Work instruction: Could you return all of the entries below exactly, minus the pictures?

Supplied data:

* * * *

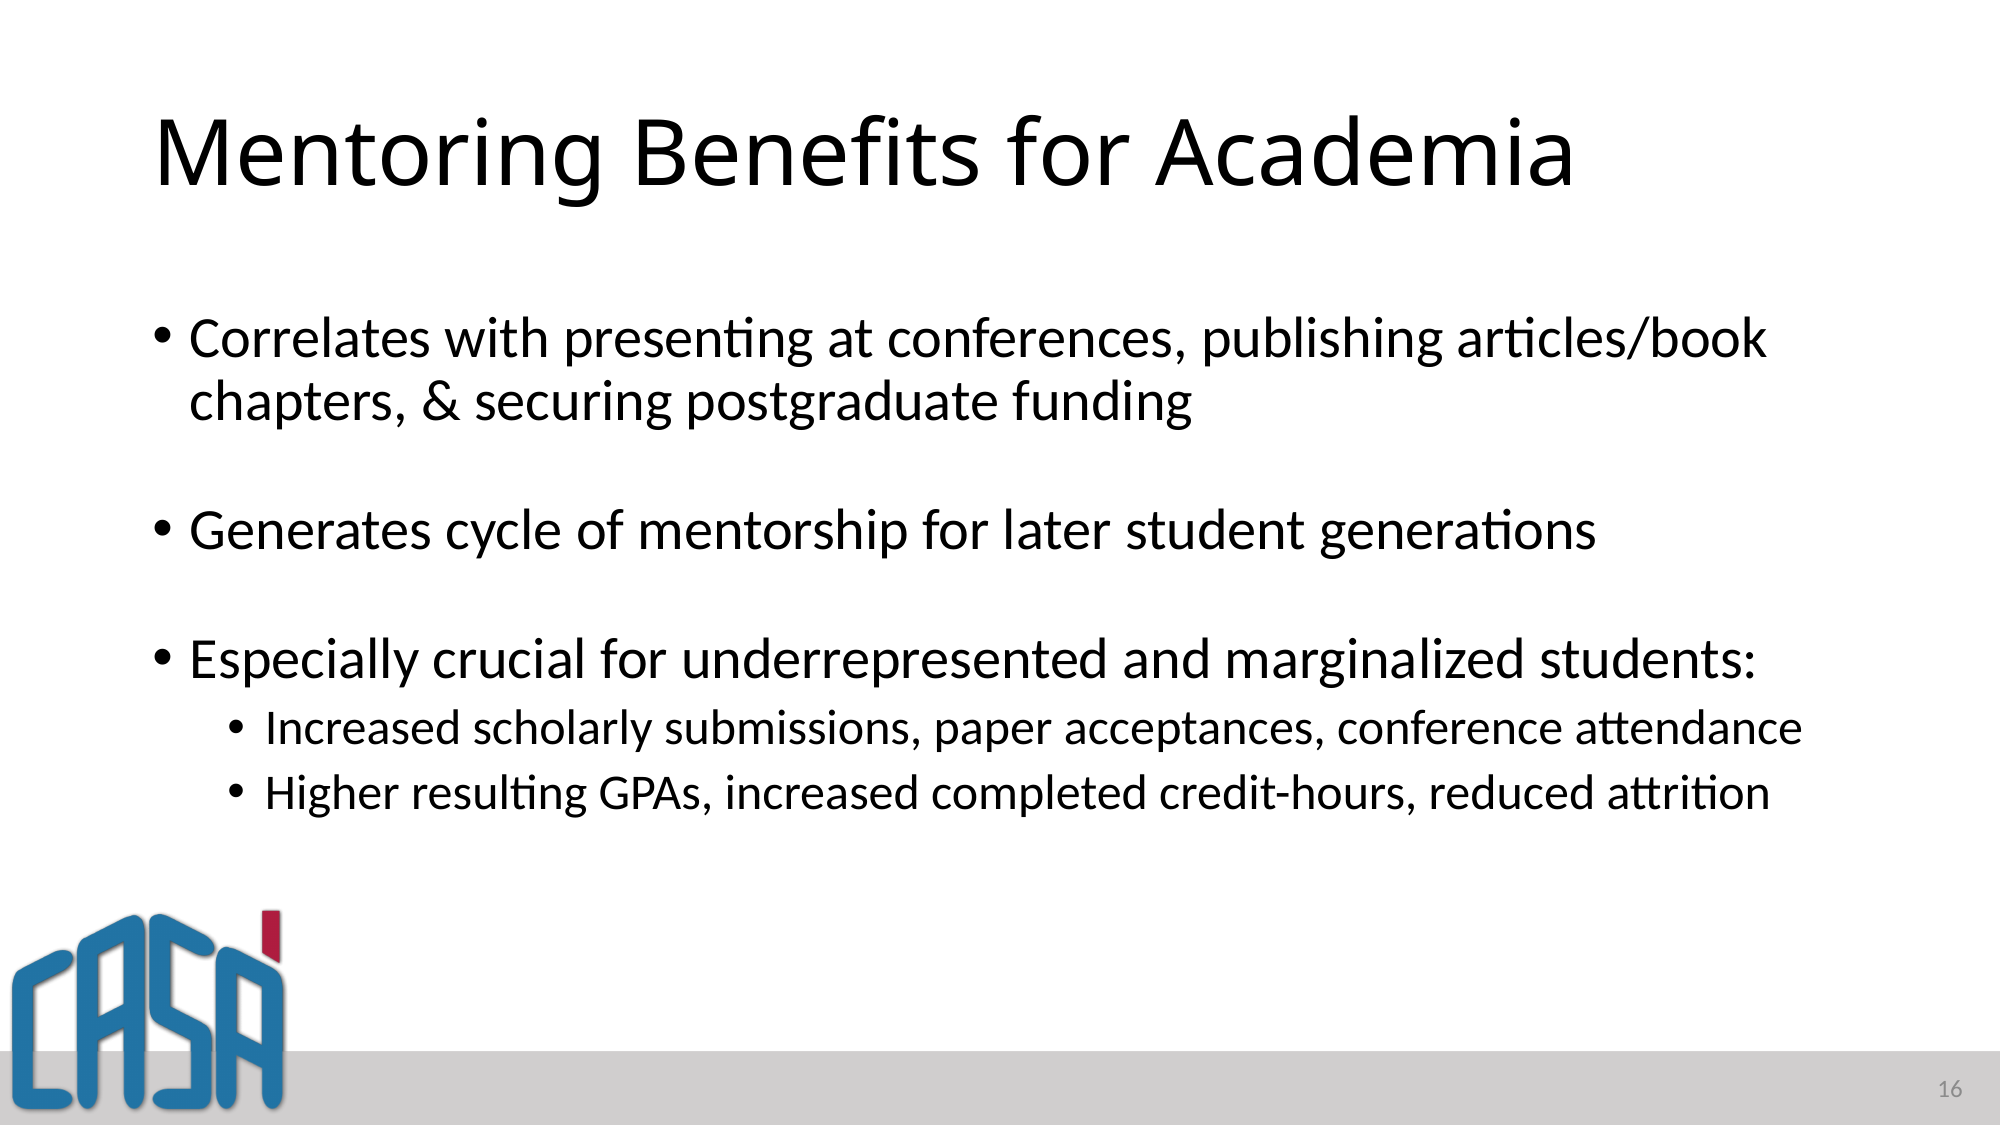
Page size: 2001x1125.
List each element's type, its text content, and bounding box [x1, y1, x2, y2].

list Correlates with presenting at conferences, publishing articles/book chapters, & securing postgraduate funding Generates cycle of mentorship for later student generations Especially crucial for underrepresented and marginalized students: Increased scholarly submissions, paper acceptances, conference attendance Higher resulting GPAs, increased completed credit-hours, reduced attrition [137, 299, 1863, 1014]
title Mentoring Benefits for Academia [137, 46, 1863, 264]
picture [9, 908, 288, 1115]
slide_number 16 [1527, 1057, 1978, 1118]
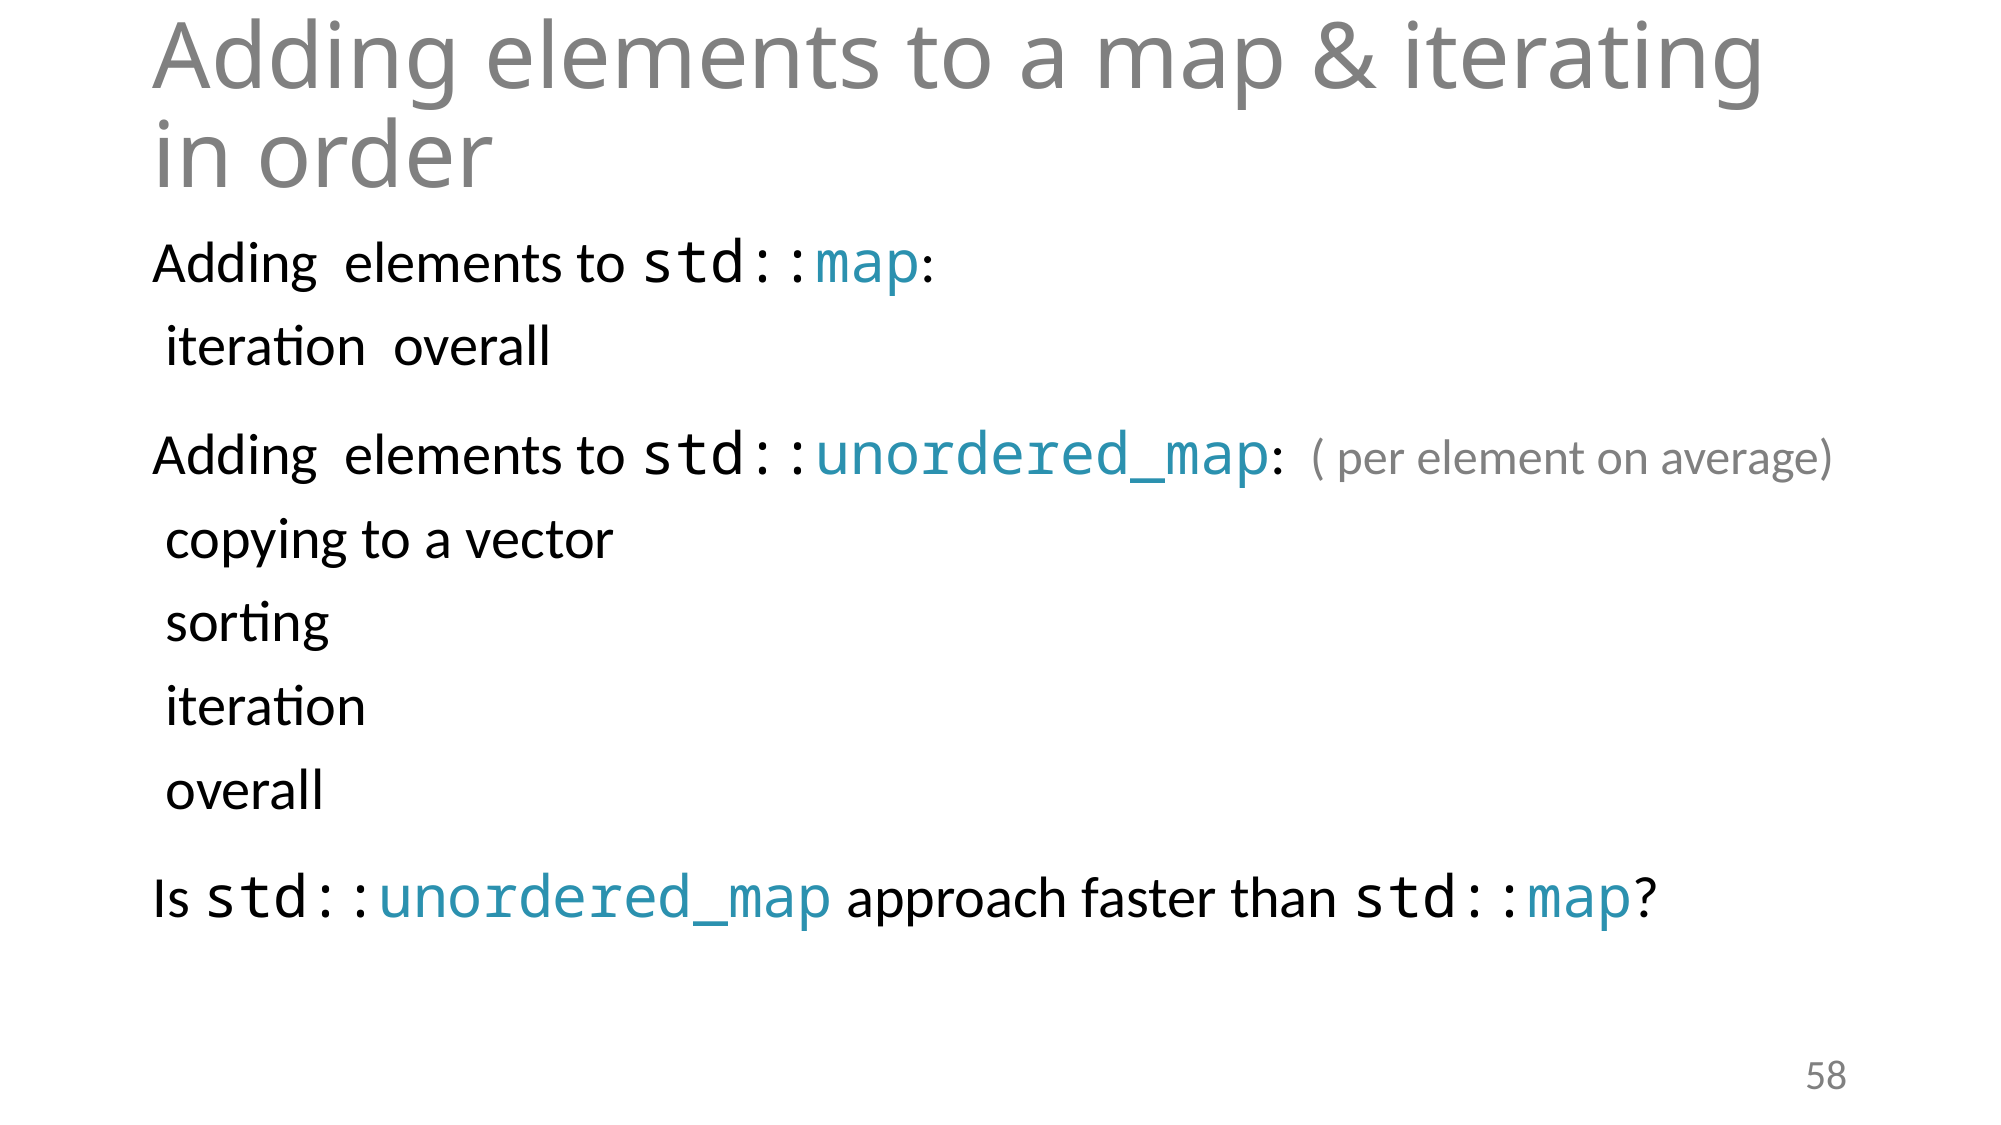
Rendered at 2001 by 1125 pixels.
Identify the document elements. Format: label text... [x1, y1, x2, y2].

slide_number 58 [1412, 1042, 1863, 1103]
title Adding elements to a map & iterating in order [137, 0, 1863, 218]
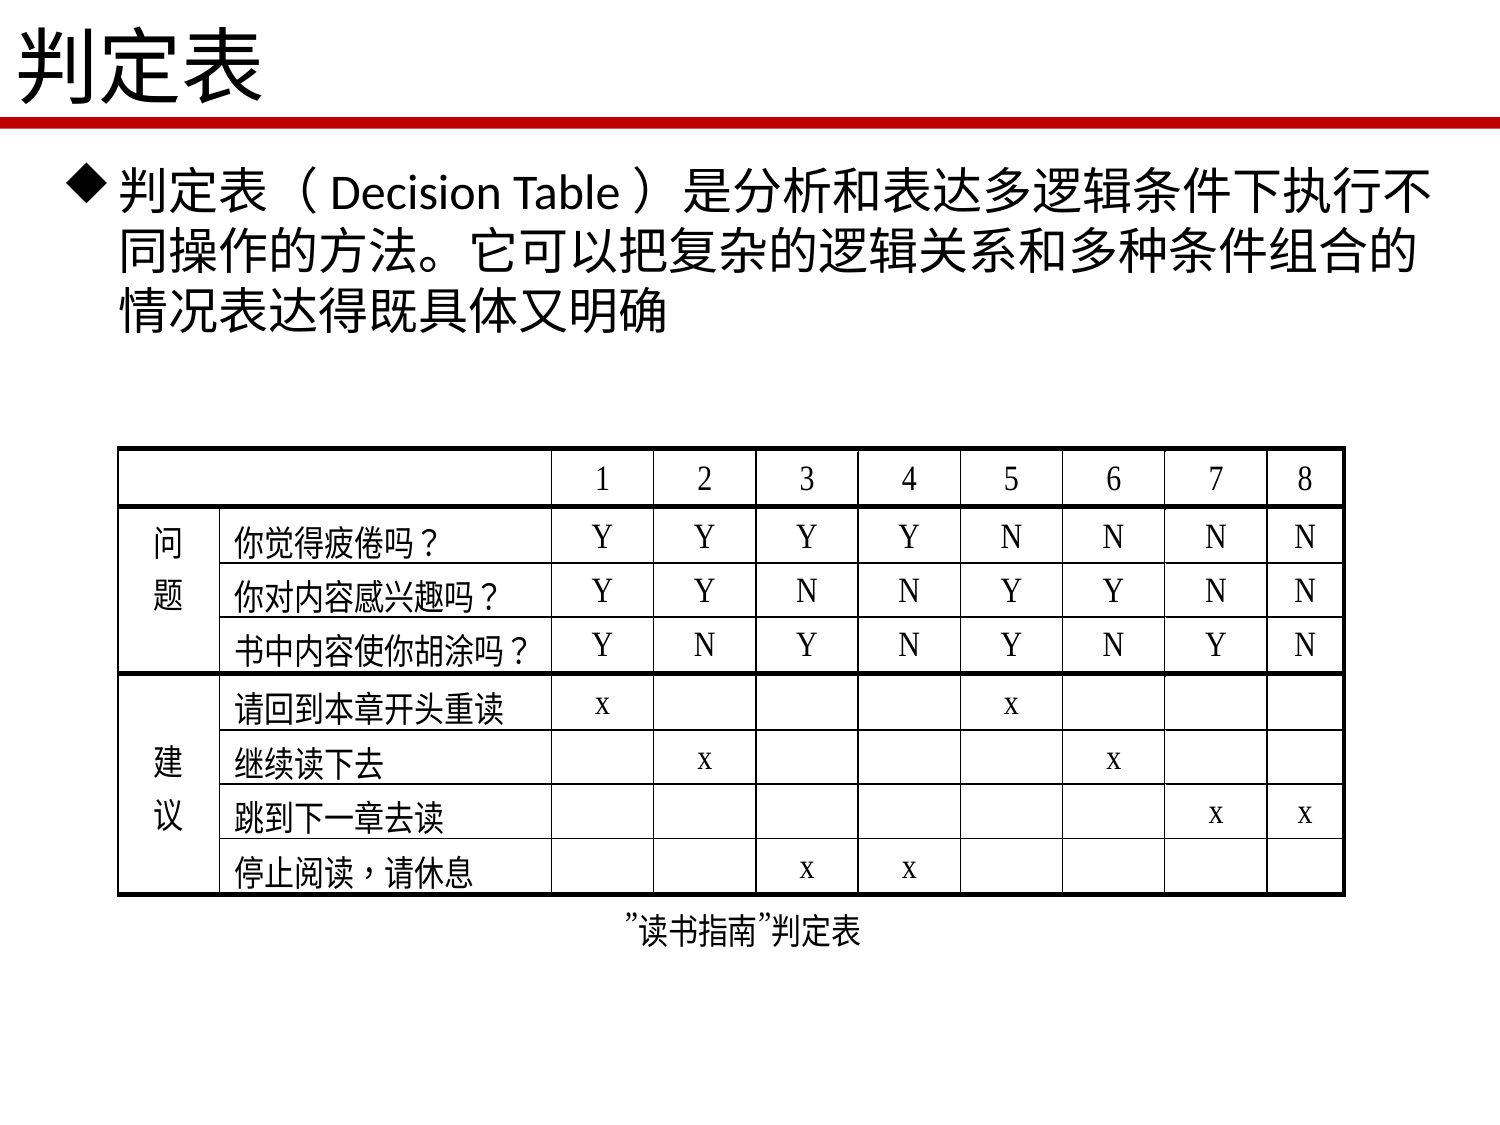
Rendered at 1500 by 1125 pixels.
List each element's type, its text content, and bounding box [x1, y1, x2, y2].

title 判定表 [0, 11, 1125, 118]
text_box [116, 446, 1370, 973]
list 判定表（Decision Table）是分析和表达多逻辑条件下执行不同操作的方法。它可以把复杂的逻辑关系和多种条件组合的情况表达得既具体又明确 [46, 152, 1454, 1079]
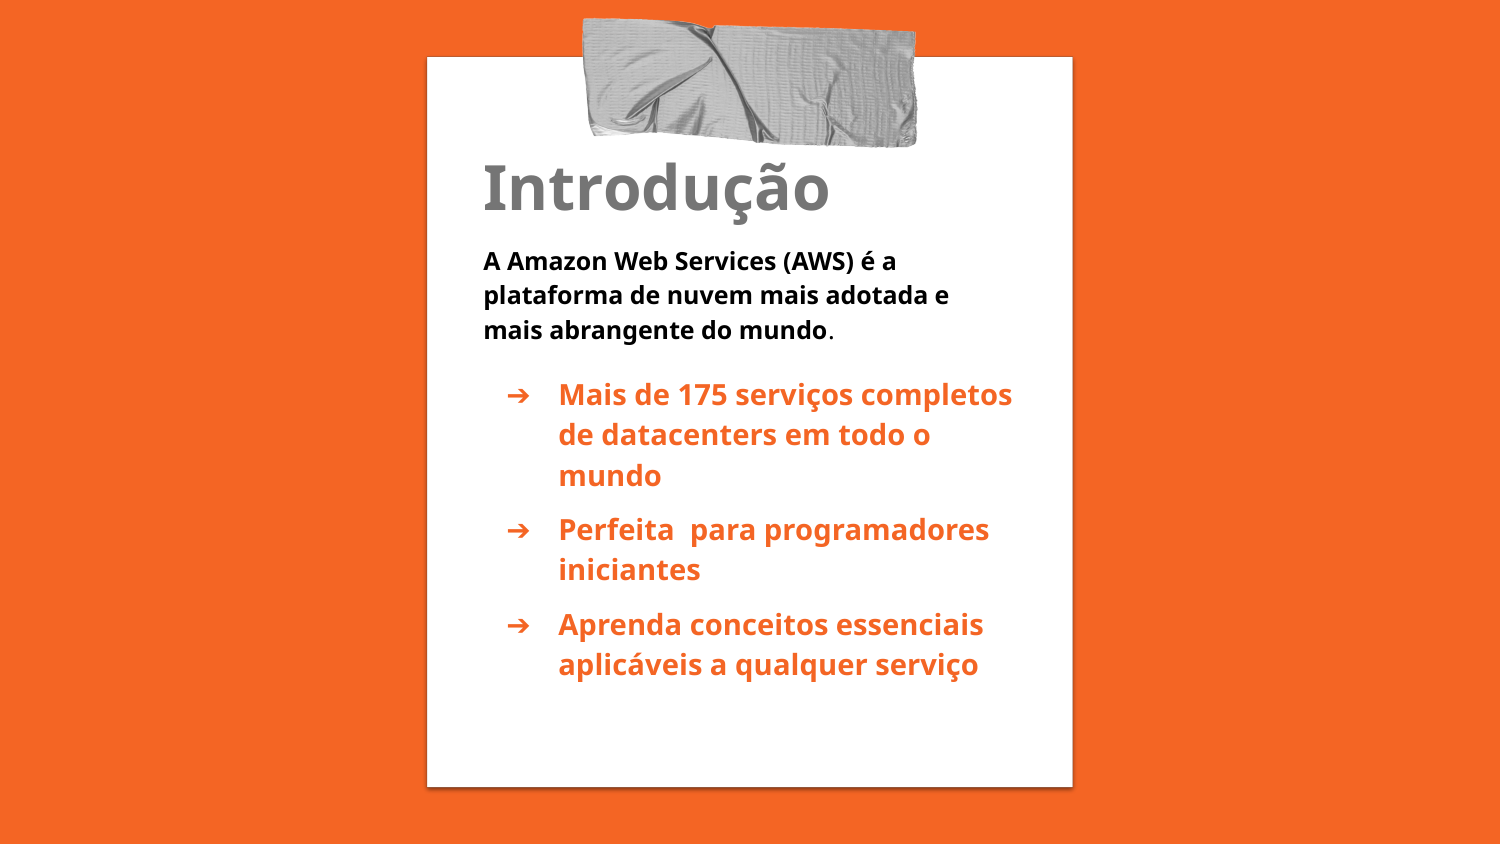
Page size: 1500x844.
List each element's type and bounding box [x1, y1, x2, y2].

* * * *

Result for this exercise:
Page size: 2001x1125.
List each element's type, its text content, and bounding box [x1, y1, x2, y2].

list Correlates with presenting at conferences, publishing articles/book chapters, & securing postgraduate funding Generates cycle of mentorship for later student generations Especially crucial for underrepresented and marginalized students: Increased scholarly submissions, paper acceptances, conference attendance Higher resulting GPAs, increased completed credit-hours, reduced attrition [137, 299, 1863, 1014]
title Mentoring Benefits for Academia [137, 46, 1863, 264]
picture [9, 908, 288, 1115]
slide_number 16 [1527, 1057, 1978, 1118]
Rendered at 2001 by 1125 pixels.
Identify the document elements. Format: label text... [x1, y1, x2, y2].

slide_number 58 [1412, 1042, 1863, 1103]
title Adding elements to a map & iterating in order [137, 0, 1863, 218]
Rendered at 1500 by 1125 pixels.
List each element's type, its text content, and bounding box [x1, y1, x2, y2].

title 判定表 [0, 11, 1125, 118]
text_box [116, 446, 1370, 973]
list 判定表（Decision Table）是分析和表达多逻辑条件下执行不同操作的方法。它可以把复杂的逻辑关系和多种条件组合的情况表达得既具体又明确 [46, 152, 1454, 1079]
Page size: 1500x844.
List each element's type and bounding box [x1, y1, x2, y2].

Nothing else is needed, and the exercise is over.